The field of healthcare is growing, and medical assistants are at the heart of much of this growth.
Work of a Medical Assistant
Medical assistants perform a variety of administrative and clinical tasks, such as answering telephones, greeting patients, updating and filing patients' medical records, filling out insurance forms, scheduling appointments, arranging for hospital admission and laboratory services, and the handling of patient billing.
Medical assistants usually work in an office environment for physicians, podiatrists, chiropractors, and other health practitioners. They should not be confused with physician assistants, who examine, diagnose, and treat patients under the direct supervision of a physician.
Outlook and Salary
Employment of medical assistants is predicted to grow, much faster than the U.S. average for all jobs. The increasing number of group practices, clinics, and other health care facilities in need of more support personnel may fuel the demand for medical assistants, particularly those with certification or formal training.
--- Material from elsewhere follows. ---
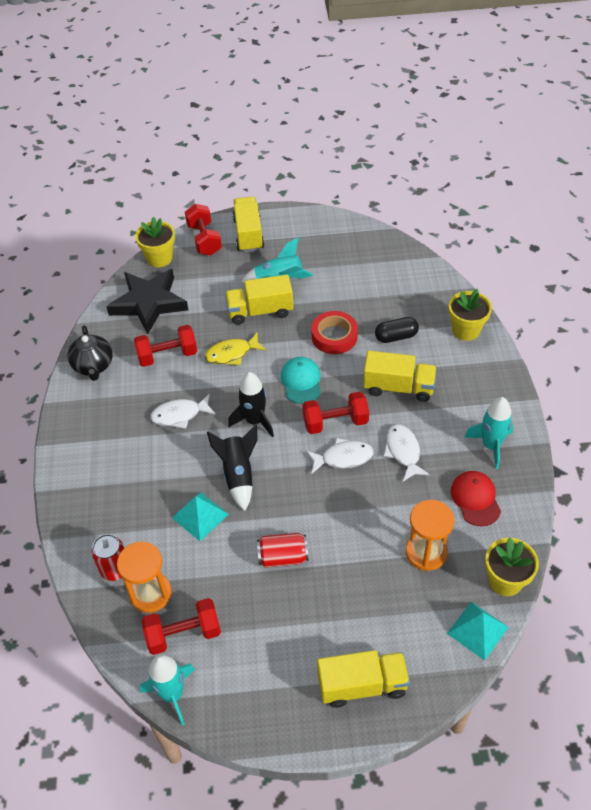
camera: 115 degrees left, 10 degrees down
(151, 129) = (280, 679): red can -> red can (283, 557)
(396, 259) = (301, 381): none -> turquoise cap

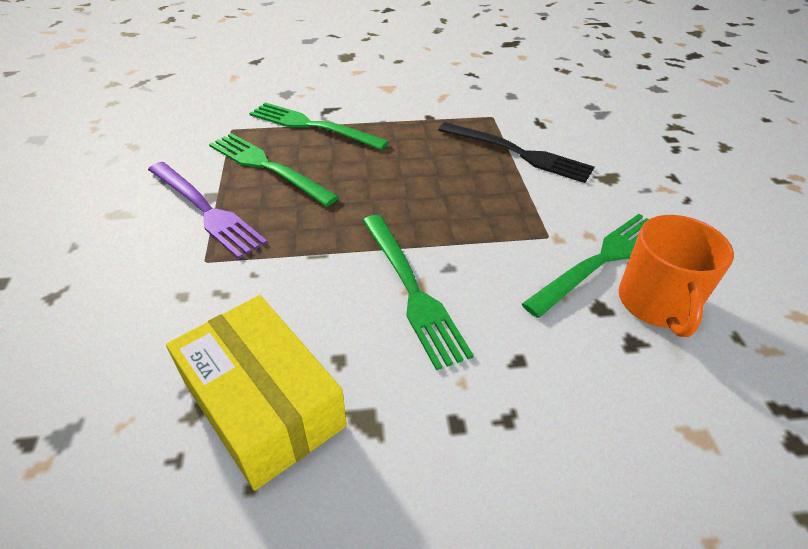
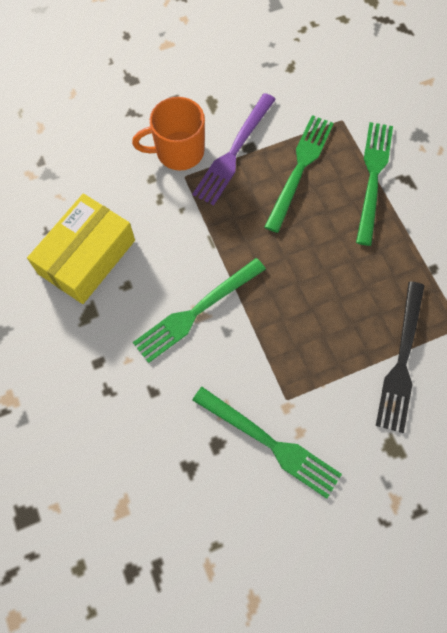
camera: 75 degrees right, 25 degrees up
(656, 304) = (233, 486): orange mug -> orange mug (178, 151)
A job as a medical assistant can be a stepping stone to other careers, including nursing, teaching future medical assistants, or office management.
Education and Training
Some medical assistants are trained on the job, however, many complete in vocational-technical high schools, postsecondary vocational schools, and community and junior colleges.
Students completing a postsecondary program are typically awarded a certificate, diploma, or associate's degree. Job prospects are usually greater for those with some formal education or training.